Governo Federal prevê falta de verba para cumprir pisos de saúde e educação em 2027

O governo federal indicou que o Orçamento de 2027 pode não comportar os gastos mínimos exigidos com saúde e educação. A projeção está no PLDO (Projeto de Lei de Diretrizes Orçamentárias) de 2026 e reforça o alerta sobre a sustentabilidade do novo arcabouço fiscal.

De acordo com os dados, a reinclusão integral das despesas com precatórios nas regras fiscais a partir de 2027 deixaria um espaço de apenas R$ 122,2 bilhões para as despesas discricionárias – aquelas não obrigatórias. Desse total, R$ 56,5 bilhões já estariam comprometidos com emendas parlamentares, restando R$ 65,7 bilhões.

Esse valor, no entanto, é inferior aos R$ 76,6 bilhões estimados como necessários para complementar os pisos constitucionais da saúde e da educação, gerando um déficit de R$ 10,9 bilhões. A insuficiência no orçamento pode comprometer não apenas as políticas públicas nessas áreas, mas também outras despesas administrativas e investimentos em setores diversos.

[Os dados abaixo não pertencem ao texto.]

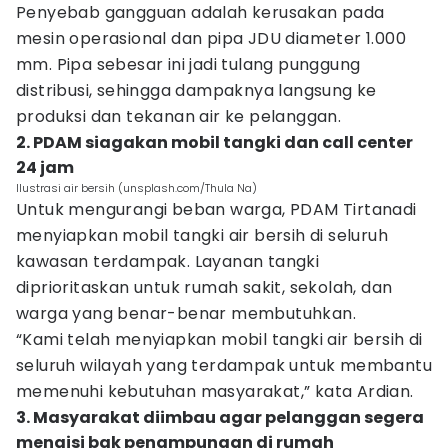
Penyebab gangguan adalah kerusakan pada
mesin operasional dan pipa JDU diameter 1.000
mm. Pipa sebesar ini jadi tulang punggung
distribusi, sehingga dampaknya langsung ke
produksi dan tekanan air ke pelanggan.
2. PDAM siagakan mobil tangki dan call center
24 jam
Ilustrasi air bersih (unsplash.com/Thula Na)
Untuk mengurangi beban warga, PDAM Tirtanadi
menyiapkan mobil tangki air bersih di seluruh
kawasan terdampak. Layanan tangki
diprioritaskan untuk rumah sakit, sekolah, dan
warga yang benar-benar membutuhkan.
“Kami telah menyiapkan mobil tangki air bersih di
seluruh wilayah yang terdampak untuk membantu
memenuhi kebutuhan masyarakat,” kata Ardian.
3. Masyarakat diimbau agar pelanggan segera
mengisi bak penampungan di rumah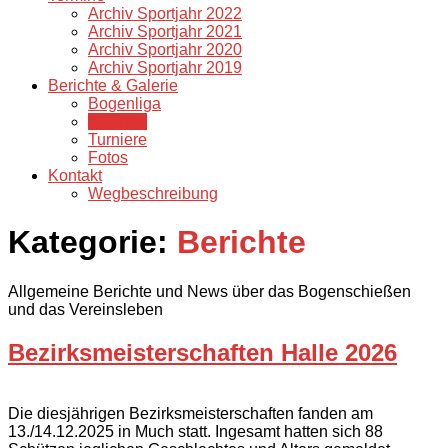
Archiv Sportjahr 2022
Archiv Sportjahr 2021
Archiv Sportjahr 2020
Archiv Sportjahr 2019
Berichte & Galerie
Bogenliga
Berichte
Turniere
Fotos
Kontakt
Wegbeschreibung
Kategorie:
Berichte
Allgemeine Berichte und News über das Bogenschießen
und das Vereinsleben
Bezirksmeisterschaften Halle 2026
Die diesjährigen Bezirksmeisterschaften fanden am
13./14.12.2025 in Much statt. Ingesamt hatten sich 88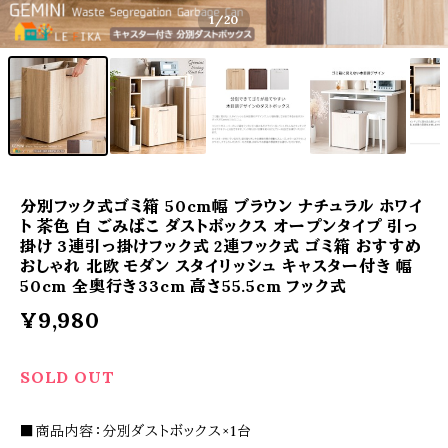
1
/20
分別フック式ゴミ箱 50cm幅 ブラウン ナチュラル ホワイ
ト 茶色 白 ごみばこ ダストボックス オープンタイプ 引っ
掛け 3連引っ掛けフック式 2連フック式 ゴミ箱 おすすめ
おしゃれ 北欧 モダン スタイリッシュ キャスター付き 幅
50cm 全奥行き33cm 高さ55.5cm フック式
¥9,980
SOLD OUT
■商品内容：分別ダストボックス×1台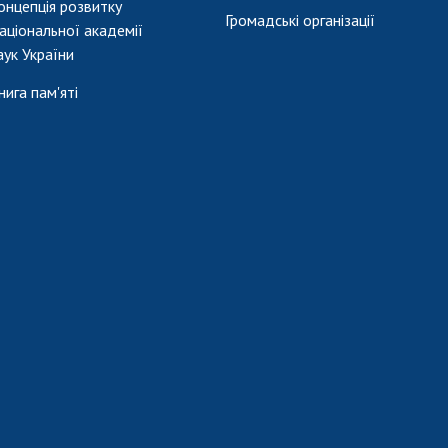
онцепція розвитку
Громадські організації
аціональної академії
аук України
нига пам'яті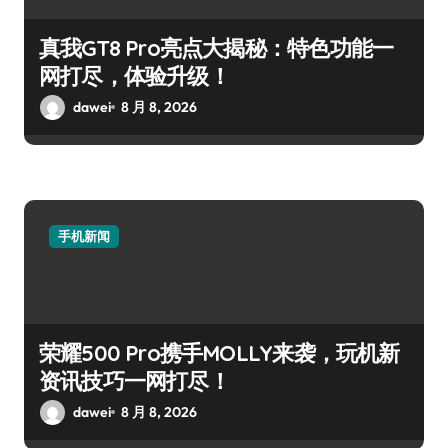
真我GT8 Pro亮点大揭秘：特色功能一
网打尽，体验升级！
dawei
8 月 8, 2026
手机新闻
荣耀500 Pro携手MOLLY来袭，玩机新
资讯技巧一网打尽！
dawei
8 月 8, 2026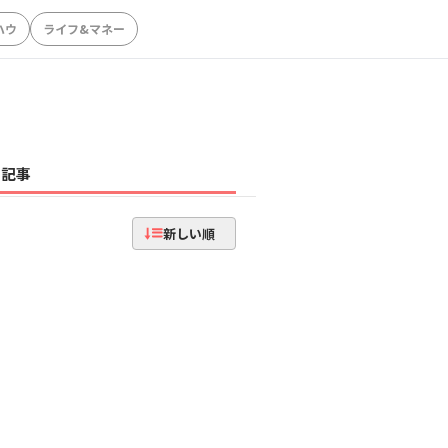
ハウ
ライフ&マネー
記事
新しい順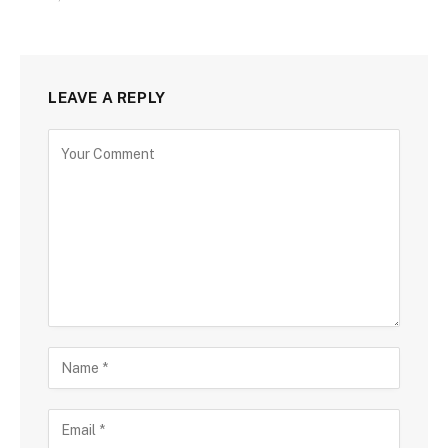
LEAVE A REPLY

O secretário de Orçamento Federal, Clayton Montes, afirmou em entrevista coletiva nesta terça-feira (16) que a previsão orçamentária é preocupante. “O valor disponível não comporta todas as necessidades do Poder Executivo”, disse.

Atualmente, parte das despesas com precatórios está fora do limite de gastos, após acordo entre o governo e o STF. No entanto, essa exceção termina em 2026, obrigando o governo a reincluir todos os valores no teto fiscal a partir de 2027.

Técnicos do governo ressaltam que o problema não atinge apenas a próxima gestão, mas a atual, uma vez que o Executivo precisará enviar a proposta de Orçamento de 2027 ainda em agosto de 2026, antes das eleições. Situação semelhante ocorreu em 2022, quando o governo Bolsonaro enfrentou dificuldades para acomodar despesas contratadas e promessas de campanha, resultando em cortes de políticas públicas no PLOA de 2023.